Basis for Calculating Boron Dilution Scenarios in PWR by 3D Neutron Kinetics
NURETH-14 - 2011 September 25-30


Presented at:
NURETH-14
2011 September 25-30
Location:
Toronto, Canada
Session Title:
B3-4 Core Thermalhydraulics and Subchannel Analysis

Authors:
Patricia Pla (GRNSPG-UNIPI/UPC)
Carlo Parisi (GRNSPG-UNIPI)
Regina Galetti (CNEN)
Francesco S. D'Auria (University of Pisa, GRNSPG, Italy)
Giorgio Galassi (GRNSPG-UNIPI)
Francesc Reventós (Universitat Politécnica de Catalunya)
  

Abstract

The origin of the performed study was the analysis of 20 cm2 small break LOCA in the lower

plenum in a four-loop PWR nuclear reactor by Relap5 code stand-alone (0DNK) in which boron

 dilution was observed in more than one loop seal. In order to have a more precise result of the

boron dilution NK feedback effect, the original nodalization was refined axially in the core area to couple

with PARCS v.2.7 code (3DNK).

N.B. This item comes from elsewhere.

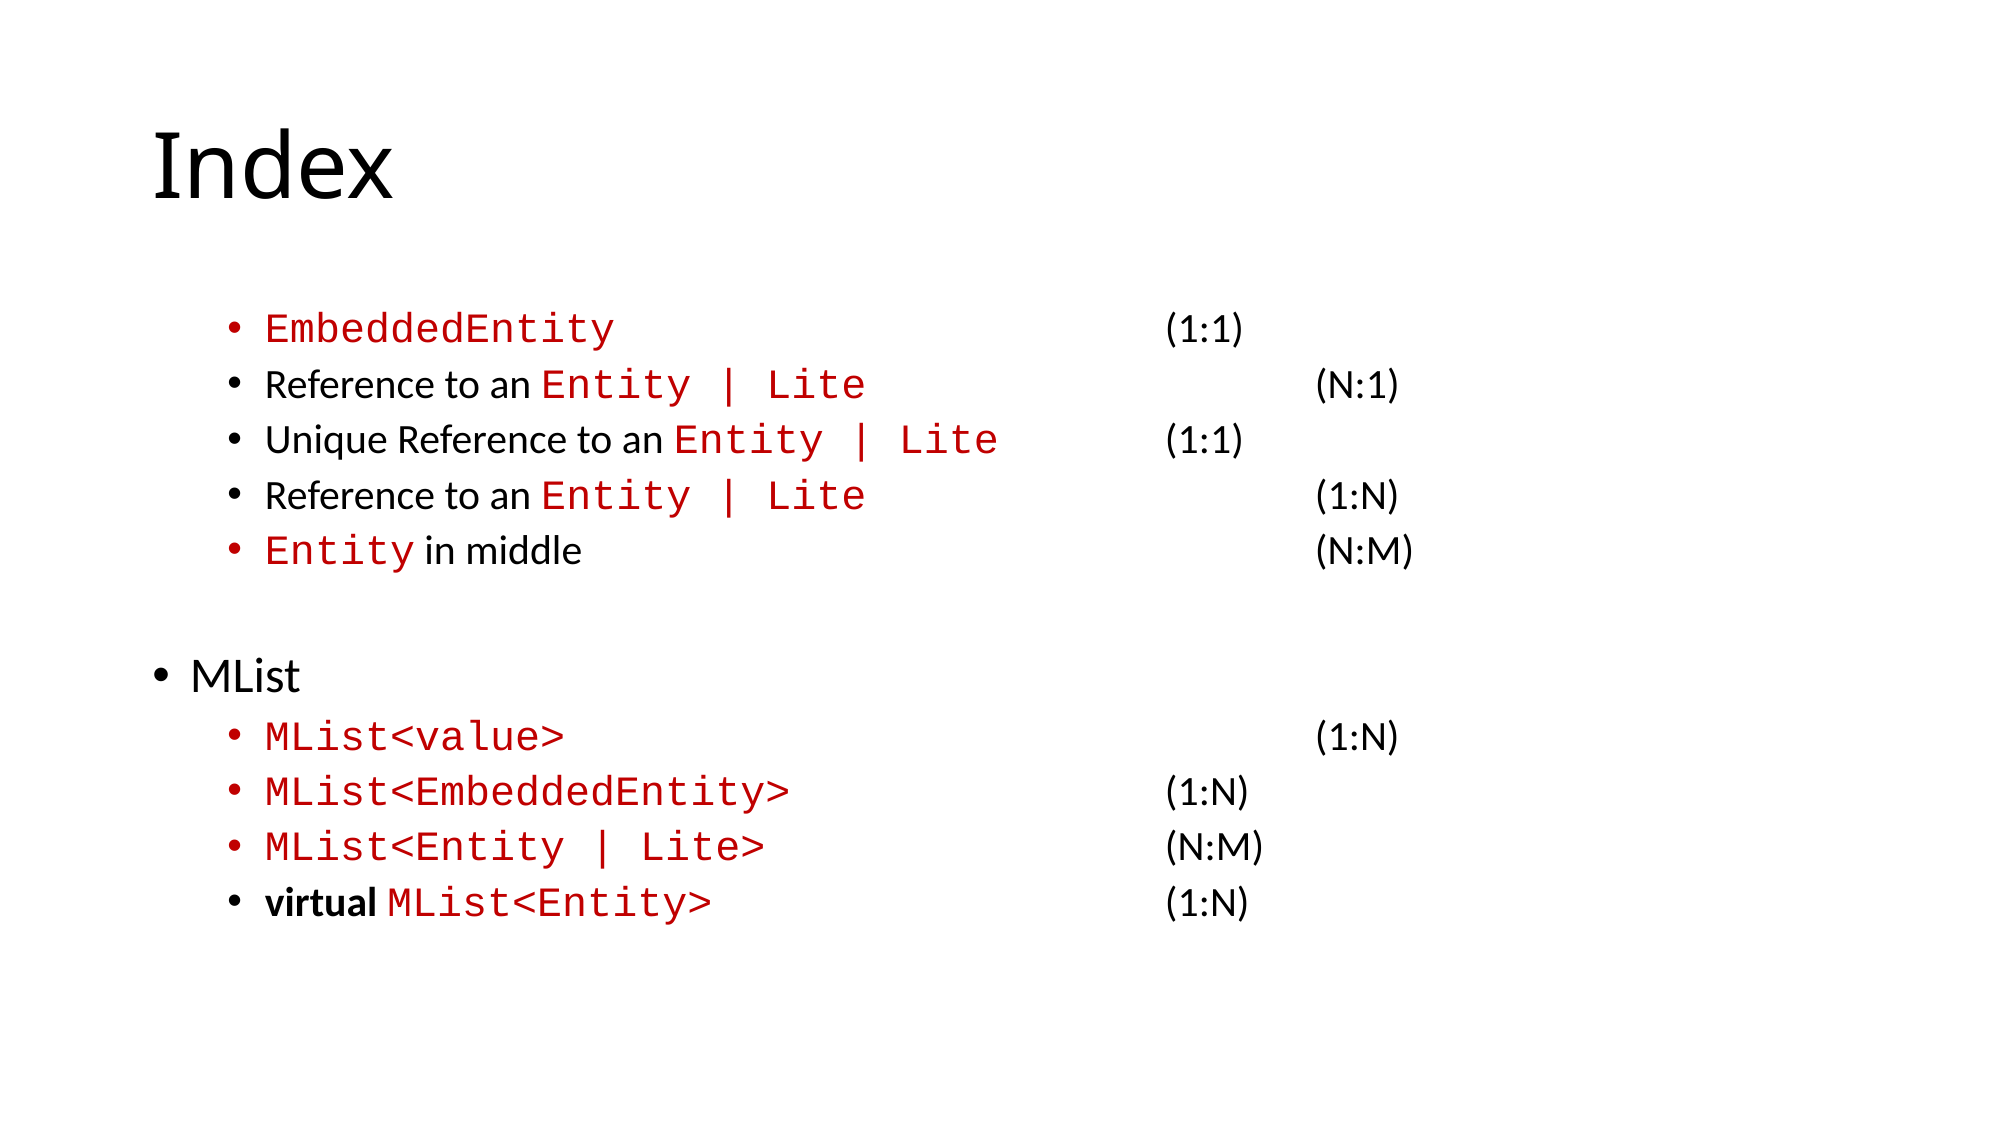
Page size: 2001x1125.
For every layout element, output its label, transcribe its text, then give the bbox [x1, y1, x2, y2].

The neutron macroscopic XSec database was generated by the

lattice transport code HELIOS.

Before using the new model to predict boron dilution transients, a necessary activity is the

qualification of the model (the boron feedback calculated by the Neutronic Cross Sections) against

boron changes, so a group of sensitivity calculations injecting more or less borated water in the cold

leg were performed either with Relap5 code stand-alone (0DNK) and with Relap5 coupled with

PARCS v.2.7 (3DNK) code in order to analyze the reactor power response to the boron injection and

the differences using a 0DNK or a coupled 3DNK nodalization.

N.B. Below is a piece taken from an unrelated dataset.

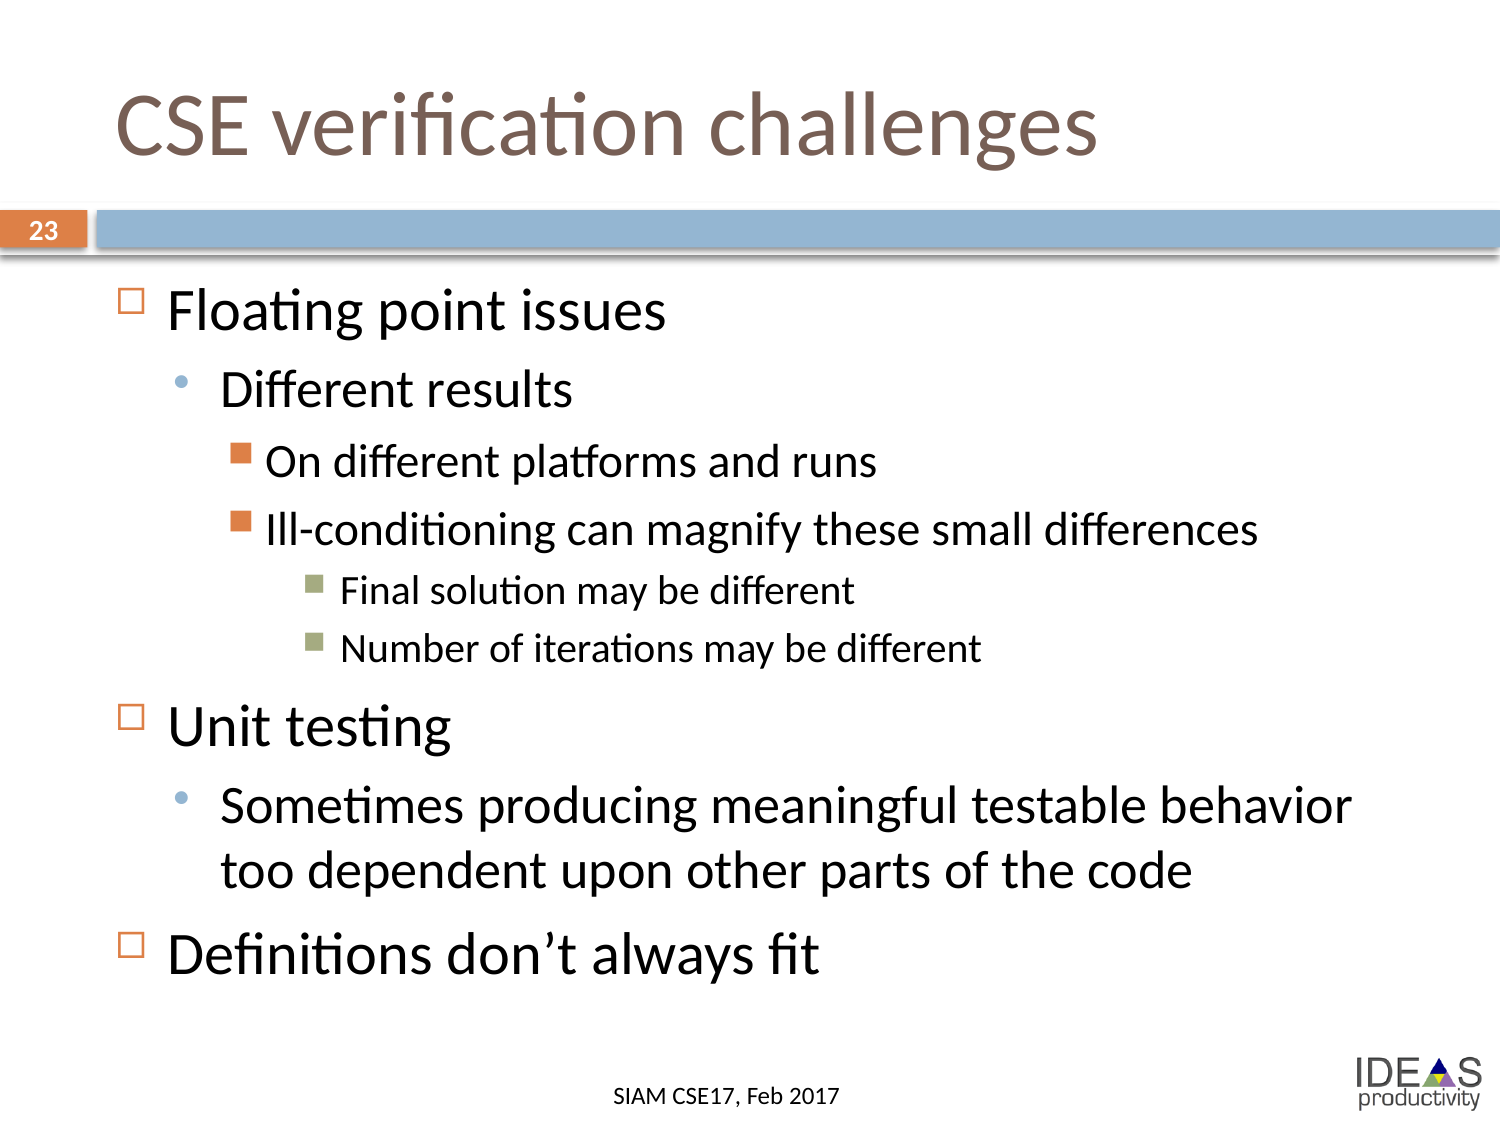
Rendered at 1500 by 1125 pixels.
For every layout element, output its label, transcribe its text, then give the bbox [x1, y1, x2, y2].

To complete the study a benchmark calculation was performed considering a 20 cm2 break in the

lower plenum, in which the reactor trip by control rods has been disabled and boron injection was

simulated in the cold leg. This calculation utilized the Relap5 code stand-alone (0DNK) and the

Relap5 coupled with PARCS v.2.7 (3DNK) code, in order to see the differences using a 0DNK or a

coupled 3DNK model.

Non negligible differences have been found in all cases in the comparison of 0DNK and coupled

3DNK results analyzed, in relation to the core power. These results challenge the evaluation of the

uncertainties in case of coupled thermalhydraulic-3DNK calculations. A comprehensive evaluation

of the relevant uncertainties of the 3D NK TH coupled calculations is needed.